Return, without any changes, the lines from the start of the records through the line that contains "scientific name: Celastrus orbiculatus", including that line.
-------- Given data
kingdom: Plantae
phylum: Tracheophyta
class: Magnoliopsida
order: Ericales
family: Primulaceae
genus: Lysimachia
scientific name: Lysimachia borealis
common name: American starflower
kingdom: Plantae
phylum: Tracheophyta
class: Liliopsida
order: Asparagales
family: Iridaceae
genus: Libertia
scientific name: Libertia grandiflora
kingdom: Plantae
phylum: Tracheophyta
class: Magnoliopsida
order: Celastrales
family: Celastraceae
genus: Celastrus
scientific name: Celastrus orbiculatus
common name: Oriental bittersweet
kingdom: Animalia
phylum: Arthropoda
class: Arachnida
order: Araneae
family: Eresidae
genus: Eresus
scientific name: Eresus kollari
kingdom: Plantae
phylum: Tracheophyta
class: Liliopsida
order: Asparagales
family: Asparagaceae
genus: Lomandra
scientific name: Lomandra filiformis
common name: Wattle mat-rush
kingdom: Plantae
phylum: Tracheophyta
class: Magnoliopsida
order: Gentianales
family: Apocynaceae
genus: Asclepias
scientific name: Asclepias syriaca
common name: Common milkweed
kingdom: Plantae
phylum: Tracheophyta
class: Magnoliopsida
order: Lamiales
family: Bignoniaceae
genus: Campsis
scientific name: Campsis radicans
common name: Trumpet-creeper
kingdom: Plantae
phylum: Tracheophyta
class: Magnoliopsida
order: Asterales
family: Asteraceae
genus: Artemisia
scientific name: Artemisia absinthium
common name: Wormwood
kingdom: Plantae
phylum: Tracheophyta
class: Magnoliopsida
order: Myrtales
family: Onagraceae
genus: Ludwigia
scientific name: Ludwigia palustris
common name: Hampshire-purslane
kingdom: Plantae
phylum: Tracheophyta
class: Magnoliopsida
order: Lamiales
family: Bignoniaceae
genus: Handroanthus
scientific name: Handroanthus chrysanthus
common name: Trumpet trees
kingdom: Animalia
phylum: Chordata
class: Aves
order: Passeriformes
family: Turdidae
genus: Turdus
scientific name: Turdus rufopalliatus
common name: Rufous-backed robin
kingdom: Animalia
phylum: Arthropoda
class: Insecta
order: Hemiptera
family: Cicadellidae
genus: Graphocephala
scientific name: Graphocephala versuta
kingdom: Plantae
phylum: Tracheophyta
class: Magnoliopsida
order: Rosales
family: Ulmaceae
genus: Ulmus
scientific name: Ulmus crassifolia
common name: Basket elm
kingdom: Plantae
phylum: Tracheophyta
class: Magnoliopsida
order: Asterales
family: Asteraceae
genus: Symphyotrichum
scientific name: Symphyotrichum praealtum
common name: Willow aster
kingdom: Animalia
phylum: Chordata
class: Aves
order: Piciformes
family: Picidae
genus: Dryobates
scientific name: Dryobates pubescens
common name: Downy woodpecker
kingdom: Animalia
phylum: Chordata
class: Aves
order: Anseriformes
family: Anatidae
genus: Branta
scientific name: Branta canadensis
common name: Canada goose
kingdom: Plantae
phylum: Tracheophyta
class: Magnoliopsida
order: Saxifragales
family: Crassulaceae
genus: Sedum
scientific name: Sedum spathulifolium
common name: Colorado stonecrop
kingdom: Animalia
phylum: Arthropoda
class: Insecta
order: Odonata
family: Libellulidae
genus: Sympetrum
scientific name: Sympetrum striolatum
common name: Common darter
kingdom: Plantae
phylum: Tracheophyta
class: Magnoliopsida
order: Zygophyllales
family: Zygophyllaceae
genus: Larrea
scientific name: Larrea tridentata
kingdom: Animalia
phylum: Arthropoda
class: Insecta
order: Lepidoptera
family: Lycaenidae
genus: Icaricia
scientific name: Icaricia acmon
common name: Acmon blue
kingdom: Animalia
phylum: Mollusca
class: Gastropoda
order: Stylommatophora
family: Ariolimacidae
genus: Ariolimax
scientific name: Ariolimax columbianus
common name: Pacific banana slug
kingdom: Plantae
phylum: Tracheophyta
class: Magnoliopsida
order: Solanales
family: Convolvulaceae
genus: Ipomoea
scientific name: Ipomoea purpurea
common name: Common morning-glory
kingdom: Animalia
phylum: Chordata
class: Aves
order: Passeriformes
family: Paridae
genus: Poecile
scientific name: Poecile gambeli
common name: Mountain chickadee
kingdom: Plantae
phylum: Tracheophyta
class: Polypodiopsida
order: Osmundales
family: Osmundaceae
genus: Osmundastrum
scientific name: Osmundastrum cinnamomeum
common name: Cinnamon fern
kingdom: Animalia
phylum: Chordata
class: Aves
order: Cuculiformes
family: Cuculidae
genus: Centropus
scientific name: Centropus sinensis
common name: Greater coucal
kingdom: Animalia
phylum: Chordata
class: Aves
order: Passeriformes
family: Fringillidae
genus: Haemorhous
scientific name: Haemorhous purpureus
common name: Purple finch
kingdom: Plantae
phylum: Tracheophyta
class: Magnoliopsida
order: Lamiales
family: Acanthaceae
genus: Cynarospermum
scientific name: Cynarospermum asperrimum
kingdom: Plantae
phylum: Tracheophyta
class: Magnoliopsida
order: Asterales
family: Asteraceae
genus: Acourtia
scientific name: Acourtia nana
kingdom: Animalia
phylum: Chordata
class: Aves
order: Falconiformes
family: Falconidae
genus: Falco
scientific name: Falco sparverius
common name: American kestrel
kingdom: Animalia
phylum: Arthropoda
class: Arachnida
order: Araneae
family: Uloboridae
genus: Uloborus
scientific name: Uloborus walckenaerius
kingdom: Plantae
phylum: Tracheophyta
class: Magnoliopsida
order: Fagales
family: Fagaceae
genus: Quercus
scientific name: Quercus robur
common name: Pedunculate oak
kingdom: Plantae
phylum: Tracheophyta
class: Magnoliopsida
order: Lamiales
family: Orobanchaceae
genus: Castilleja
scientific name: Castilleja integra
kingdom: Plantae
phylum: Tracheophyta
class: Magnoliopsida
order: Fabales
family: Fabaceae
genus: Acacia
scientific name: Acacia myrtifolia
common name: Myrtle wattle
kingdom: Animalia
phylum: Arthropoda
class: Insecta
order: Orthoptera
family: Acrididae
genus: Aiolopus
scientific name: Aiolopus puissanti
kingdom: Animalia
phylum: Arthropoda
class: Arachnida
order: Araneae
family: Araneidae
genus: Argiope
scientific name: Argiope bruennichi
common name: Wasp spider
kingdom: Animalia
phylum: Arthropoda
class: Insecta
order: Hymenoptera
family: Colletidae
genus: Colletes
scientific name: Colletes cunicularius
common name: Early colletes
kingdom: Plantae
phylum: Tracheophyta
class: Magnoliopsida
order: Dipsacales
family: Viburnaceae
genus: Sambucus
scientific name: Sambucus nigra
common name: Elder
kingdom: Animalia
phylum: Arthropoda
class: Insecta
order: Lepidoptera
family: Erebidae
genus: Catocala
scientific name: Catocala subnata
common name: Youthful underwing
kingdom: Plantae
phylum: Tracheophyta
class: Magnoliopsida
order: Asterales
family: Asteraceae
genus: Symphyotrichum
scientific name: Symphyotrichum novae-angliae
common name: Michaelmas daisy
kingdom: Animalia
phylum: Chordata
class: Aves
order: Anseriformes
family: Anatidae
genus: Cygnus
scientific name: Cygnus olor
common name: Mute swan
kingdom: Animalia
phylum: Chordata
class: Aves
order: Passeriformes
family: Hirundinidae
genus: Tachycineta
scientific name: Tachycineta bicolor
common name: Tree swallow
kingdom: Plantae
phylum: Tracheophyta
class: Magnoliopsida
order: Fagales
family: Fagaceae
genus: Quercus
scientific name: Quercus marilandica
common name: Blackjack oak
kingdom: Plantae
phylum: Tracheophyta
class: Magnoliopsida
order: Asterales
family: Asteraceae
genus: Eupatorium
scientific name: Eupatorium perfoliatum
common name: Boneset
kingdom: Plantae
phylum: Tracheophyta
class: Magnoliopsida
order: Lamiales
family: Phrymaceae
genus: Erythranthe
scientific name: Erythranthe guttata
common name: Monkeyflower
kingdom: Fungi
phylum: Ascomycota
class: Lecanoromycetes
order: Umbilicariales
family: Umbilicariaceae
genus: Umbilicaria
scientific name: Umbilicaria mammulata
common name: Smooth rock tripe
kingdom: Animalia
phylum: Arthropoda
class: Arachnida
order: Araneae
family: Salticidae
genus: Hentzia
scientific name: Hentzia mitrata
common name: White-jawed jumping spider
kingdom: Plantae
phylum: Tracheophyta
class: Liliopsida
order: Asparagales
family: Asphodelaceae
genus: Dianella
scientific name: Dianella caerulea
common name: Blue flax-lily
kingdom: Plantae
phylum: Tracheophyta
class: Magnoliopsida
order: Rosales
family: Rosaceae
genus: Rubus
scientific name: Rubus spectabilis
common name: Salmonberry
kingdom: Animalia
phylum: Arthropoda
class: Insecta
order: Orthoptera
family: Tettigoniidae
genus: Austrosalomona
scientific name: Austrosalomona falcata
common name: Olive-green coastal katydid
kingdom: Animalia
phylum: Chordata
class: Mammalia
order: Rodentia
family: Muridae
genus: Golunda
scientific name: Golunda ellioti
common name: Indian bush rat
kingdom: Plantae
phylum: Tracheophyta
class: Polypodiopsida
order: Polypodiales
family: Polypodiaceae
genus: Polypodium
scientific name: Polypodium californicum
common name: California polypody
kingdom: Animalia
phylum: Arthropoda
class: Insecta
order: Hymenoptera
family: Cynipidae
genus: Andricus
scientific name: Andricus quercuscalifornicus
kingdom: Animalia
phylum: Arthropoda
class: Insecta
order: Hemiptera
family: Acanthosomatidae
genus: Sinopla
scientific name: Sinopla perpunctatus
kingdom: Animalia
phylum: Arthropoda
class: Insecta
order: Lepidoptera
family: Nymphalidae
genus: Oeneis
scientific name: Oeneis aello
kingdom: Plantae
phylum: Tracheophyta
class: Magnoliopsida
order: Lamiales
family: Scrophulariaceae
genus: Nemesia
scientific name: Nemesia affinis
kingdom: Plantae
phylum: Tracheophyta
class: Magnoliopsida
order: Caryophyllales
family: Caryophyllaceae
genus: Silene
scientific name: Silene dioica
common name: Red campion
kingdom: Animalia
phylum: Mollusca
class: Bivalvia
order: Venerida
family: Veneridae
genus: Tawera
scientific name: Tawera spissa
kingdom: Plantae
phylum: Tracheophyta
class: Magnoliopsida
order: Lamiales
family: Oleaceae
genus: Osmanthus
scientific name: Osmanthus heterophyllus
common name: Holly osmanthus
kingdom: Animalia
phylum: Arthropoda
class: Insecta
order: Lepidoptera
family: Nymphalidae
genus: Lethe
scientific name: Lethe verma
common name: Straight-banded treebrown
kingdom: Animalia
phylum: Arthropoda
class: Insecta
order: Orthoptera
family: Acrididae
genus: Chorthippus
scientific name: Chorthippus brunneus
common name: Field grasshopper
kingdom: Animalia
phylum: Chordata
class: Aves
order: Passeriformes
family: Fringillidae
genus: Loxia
----------------
• The answer
kingdom: Plantae
phylum: Tracheophyta
class: Magnoliopsida
order: Ericales
family: Primulaceae
genus: Lysimachia
scientific name: Lysimachia borealis
common name: American starflower
kingdom: Plantae
phylum: Tracheophyta
class: Liliopsida
order: Asparagales
family: Iridaceae
genus: Libertia
scientific name: Libertia grandiflora
kingdom: Plantae
phylum: Tracheophyta
class: Magnoliopsida
order: Celastrales
family: Celastraceae
genus: Celastrus
scientific name: Celastrus orbiculatus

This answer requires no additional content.